Supplied records:

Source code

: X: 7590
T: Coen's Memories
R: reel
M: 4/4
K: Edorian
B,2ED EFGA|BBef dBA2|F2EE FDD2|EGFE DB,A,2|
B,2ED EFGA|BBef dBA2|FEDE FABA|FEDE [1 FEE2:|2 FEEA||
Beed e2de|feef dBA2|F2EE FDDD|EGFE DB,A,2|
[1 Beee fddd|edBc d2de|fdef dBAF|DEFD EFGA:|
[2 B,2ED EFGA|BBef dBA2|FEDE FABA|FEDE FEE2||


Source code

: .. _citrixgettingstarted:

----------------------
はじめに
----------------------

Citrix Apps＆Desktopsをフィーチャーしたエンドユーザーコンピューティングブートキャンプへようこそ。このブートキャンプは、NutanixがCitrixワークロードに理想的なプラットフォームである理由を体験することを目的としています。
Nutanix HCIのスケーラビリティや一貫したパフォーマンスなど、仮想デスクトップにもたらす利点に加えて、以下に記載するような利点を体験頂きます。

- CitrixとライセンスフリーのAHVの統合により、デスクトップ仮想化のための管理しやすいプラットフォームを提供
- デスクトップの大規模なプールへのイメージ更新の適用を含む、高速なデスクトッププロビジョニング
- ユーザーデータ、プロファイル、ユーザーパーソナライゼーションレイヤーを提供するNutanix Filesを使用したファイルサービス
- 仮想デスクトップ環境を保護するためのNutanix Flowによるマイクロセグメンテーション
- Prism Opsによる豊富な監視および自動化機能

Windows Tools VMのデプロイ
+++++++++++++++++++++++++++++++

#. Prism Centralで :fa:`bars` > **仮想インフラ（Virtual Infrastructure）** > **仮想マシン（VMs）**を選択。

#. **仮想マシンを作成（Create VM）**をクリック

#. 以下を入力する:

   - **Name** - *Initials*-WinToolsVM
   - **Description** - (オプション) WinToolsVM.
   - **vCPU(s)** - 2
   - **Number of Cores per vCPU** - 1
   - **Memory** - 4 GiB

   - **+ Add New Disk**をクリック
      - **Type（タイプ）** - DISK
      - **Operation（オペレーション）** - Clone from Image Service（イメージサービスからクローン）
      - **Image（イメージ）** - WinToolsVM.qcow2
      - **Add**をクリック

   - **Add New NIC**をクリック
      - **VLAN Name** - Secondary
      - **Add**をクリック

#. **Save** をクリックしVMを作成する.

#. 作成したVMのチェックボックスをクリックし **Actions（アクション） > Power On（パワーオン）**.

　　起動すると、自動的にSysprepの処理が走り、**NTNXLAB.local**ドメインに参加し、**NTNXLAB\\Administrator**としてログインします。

To do: All that is needed is the line containing "- **Add New NIC**をクリック" and each line after it to the end of the data above, set down exactly.

Response for this exercise:
   - **Add New NIC**をクリック
      - **VLAN Name** - Secondary
      - **Add**をクリック

#. **Save** をクリックしVMを作成する.

#. 作成したVMのチェックボックスをクリックし **Actions（アクション） > Power On（パワーオン）**.

　　起動すると、自動的にSysprepの処理が走り、**NTNXLAB.local**ドメインに参加し、**NTNXLAB\\Administrator**としてログインします。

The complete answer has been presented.